Run this game on ultra high and any kind of run through settlements will see frame-rates collapse. The frame-time graph is also extremely spikey - a tell-tale sign that we're in trouble, CPU-wise. Certainly at 1080p, we are almost entirely CPU-bound and while frame-rate averages are at 60fps or higher, stretches of our benchmark run operate with a considerably lower performance level. Once again, Intel's Core products show a distinct advantage, but the differential between 8700K and 9900K isn't in line with the very significant increase in spec.

Obviously, the numbers tighten up as we move to 1440p and 4K, but curiously, the 9900K's lead over the 8700K actually seems to open up at the higher resolution.
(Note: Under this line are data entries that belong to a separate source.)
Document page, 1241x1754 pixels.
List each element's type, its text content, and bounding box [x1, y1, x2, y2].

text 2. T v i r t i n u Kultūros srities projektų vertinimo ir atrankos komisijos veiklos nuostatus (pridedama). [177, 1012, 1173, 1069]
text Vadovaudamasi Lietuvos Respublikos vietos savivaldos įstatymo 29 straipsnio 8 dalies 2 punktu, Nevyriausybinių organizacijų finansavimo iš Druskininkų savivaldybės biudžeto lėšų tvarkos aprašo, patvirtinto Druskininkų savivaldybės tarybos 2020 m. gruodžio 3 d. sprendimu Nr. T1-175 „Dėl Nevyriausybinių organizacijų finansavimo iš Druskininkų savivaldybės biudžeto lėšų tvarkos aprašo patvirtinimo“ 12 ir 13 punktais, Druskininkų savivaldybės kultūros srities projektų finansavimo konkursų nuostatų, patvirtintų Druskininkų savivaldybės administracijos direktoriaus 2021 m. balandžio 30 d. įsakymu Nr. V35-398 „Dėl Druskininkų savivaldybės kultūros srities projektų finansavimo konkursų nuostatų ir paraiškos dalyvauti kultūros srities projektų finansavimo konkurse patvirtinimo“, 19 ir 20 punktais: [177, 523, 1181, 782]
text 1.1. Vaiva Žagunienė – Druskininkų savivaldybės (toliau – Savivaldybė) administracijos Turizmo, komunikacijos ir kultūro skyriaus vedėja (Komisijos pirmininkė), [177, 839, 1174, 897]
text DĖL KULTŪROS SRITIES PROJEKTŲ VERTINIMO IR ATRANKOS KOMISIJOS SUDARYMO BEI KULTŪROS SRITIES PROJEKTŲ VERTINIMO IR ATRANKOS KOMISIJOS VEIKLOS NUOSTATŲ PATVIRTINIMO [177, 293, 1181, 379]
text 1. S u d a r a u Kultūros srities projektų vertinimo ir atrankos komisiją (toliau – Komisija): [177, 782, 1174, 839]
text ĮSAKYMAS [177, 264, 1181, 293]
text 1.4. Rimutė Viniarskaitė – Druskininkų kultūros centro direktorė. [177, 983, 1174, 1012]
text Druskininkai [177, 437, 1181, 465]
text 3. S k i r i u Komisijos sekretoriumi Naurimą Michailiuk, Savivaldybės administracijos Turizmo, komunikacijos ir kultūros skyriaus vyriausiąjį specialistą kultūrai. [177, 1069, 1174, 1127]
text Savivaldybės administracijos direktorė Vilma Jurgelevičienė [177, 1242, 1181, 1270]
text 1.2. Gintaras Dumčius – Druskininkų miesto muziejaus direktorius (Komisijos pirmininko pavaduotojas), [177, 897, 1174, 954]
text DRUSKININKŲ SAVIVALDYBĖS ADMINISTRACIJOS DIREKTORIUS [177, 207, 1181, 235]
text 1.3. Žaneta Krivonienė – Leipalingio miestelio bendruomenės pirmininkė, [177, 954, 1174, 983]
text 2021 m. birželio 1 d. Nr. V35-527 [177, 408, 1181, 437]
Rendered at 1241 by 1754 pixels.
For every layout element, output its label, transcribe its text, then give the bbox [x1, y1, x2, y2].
When you actually see how this game runs at 1080p though, there is the sense that the very obvious stutter can skew results. It's only really at 4K where performance settles down into something consistent. Our advice for this title is to run it one rung down from max settings - ultra high is designed for the hardware of the future. But with that being said, I'd say that the 9900K qualifies there...

Kingdom Come Deliverance: Ultra High, SMAA

The Witcher 3

The Witcher 3 is generally an easy game to run, with plenty of scalability built into the engine. However, at its ultra settings and galloping at speed through dense areas like Novigrad, the tech is tested on multiple levels. First of all, the CPU is given a thorough work-out, and this tends to scale with memory bandwidth from your DDR4. Secondly, you can actually be storage-bound here - I've spotted stutter here running on an at-capacity entry-level SSD. However, as things stand, this title shows a 10 per cent advantage to the 9900K over its 8700K rival, while the lead over Ryzen is remarkable.

Again, 1440p resolution can see performance improvements between the three processors but as expected, the performance numbers close up as the GPU takes more of a role in proceedings. At 4K, the CPUs are effectively like for like - as you would expect - but the Ryzen does have more of a propensity to stutter. In general, stutter can be mitigated by setting a frame-rate ceiling appropriate to the hardware you have and even in Novigrad, a 60fps limit helps matters immensely.